Town Funding of School District Cable Raises Council’s Concern

The Derry Town Council has approved the working budget for Derry Community Television, while expressing the need for a workshop to discuss the relationship between the town’s cable department and the school district.

Chris Martin and Debbie Roy, cable coordinator and assistant coordinator respectively, appeared before the Council at the April 22 budget meeting to discuss their proposed budget of $313,055.

Acting Town Administrator Larry Budreau reminded the Council that Cable is self-funded from franchise fees and does not affect the tax rate.

Roy explained the structure of the department, which includes two channels: Channel 17, with “gavel to gavel” coverage of public meetings; and Channel 23, where any resident with a good idea can put on a show. “We have religion, politics, how-to, a little bit of everything,” she said. Roy noted that public access television keeps the community informed and is a mechanism for free speech.

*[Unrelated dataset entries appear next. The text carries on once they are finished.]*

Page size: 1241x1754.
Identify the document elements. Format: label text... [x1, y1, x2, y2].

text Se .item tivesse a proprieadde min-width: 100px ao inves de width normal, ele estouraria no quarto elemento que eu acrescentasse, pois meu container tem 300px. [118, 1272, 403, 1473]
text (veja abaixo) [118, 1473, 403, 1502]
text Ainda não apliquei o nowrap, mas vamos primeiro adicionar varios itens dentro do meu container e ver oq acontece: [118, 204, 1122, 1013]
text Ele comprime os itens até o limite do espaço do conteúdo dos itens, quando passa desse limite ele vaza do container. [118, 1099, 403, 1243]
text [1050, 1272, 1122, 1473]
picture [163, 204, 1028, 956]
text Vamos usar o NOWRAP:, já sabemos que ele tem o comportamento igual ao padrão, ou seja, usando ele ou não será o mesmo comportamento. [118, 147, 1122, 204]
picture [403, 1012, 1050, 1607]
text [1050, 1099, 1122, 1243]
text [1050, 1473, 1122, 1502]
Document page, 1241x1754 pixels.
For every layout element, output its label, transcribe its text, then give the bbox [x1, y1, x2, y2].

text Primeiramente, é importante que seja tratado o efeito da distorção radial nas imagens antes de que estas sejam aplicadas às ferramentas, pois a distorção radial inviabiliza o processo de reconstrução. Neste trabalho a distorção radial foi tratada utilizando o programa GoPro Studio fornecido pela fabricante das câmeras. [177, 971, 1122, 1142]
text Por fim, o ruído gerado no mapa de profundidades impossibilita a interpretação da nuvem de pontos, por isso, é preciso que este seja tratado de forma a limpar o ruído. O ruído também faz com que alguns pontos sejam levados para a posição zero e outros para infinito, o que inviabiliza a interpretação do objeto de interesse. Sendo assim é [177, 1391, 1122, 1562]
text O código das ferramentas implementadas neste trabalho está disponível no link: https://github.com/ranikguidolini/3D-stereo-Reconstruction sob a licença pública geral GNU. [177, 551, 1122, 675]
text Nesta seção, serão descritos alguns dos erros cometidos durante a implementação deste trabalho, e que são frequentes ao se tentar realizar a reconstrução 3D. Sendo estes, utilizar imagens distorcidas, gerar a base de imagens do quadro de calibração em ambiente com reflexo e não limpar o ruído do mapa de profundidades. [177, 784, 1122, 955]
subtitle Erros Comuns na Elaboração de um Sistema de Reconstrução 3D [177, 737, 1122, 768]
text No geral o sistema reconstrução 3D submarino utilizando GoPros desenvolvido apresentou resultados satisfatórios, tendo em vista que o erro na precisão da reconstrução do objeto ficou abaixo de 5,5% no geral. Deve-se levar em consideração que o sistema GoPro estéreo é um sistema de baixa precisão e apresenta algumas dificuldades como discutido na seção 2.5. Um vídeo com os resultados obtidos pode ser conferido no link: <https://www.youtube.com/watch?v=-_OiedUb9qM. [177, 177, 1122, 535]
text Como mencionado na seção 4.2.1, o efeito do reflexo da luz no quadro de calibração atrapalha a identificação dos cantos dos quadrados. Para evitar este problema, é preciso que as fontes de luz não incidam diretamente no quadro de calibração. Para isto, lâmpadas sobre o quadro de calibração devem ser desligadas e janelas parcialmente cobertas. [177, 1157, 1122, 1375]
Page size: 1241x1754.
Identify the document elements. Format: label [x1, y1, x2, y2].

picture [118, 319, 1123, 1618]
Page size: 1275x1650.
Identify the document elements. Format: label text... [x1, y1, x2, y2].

The working budget for Cable includes no new personnel and a “minor” increase in the payroll, Martin said. He is asking for a new telephone system, a line increase of $5,470, and a new cable remote truck to be funded from the Capital Improvement Plan. The current truck, which they use for shooting off-campus events such as Derryfest, was taken off the road in March because it could not pass inspection, he said.

“It was a converted ambulance,” Martin said. “We got five years out of it.” The new truck is estimated to cost $33,000.

But it was the funds funneled to School Administrative Unit (SAU) 10 that drew the most debate.

The line for “transfer to other governments” is $51,075 and consists of money transferred to the Derry Cooperative School District to pay part of the salary of their cable coordinator, David Minkle. Council Chairman Mark Osborne said this practice had always bothered him.

“We have customers in Derry that pay for cable service,” Osborne said. “In any other business, the customers would expect you to invest in yourselves, to provide even better service.”

But if they approve the transfer, Osborne said, “this Council swoops down, raids your revenue and gives it to the school.” Osborne, a lawyer, observed that if his clients did the same thing, they would go to jail.

Chief Financial Officer Frank Childs clarified that the funds only go to the school cable department, and that channel can be accessed by residents as well as Channels 17 and 23.

“Mr. Minkle is a full-time school employee, and we subsidize him when he does the cable end of it,” Martin explained.

“How is this not double taxation?” Osborne countered. “I pay my cable bill, I also pay my property tax. If you were able to hold on to the $51,000, would you find something to do with it?”

Martin said, “Dave is doing the same function we are.”

But Osborne wondered, “Why doesn’t the school district pay for its own people?”

The breakdown of the $51,075 is as follows: Minkle, $25,325; Ray Larose, information technology director, $15,620; and equipment, $10,130.

Councilor Tom Cardon asked what the result would be if the $51,076 were cut.

“It would be up to the school to decide if they wanted to keep their educational channel,” Martin responded.

If the school decided to keep the channel, it would result in another $51,000 on the school budget, Cardon said.

Councilor David Fischer said, “I feel strongly that any partnership with the schools needs to continue. Communication is important. If we zero out this line, we’re making a statement.”

A vote was taken, with Cardon, Albert Dimmock and Osborne in favor of cutting the $51,076 and Fischer, Michael Fairbanks, Phyllis Katsakiores and Joshua Bourdon against it. The motion failed.

Fairbanks asked for a future workshop on the issue, noting it had come up before.

The final budget was approved 6-1, with Osborne the dissenting vote.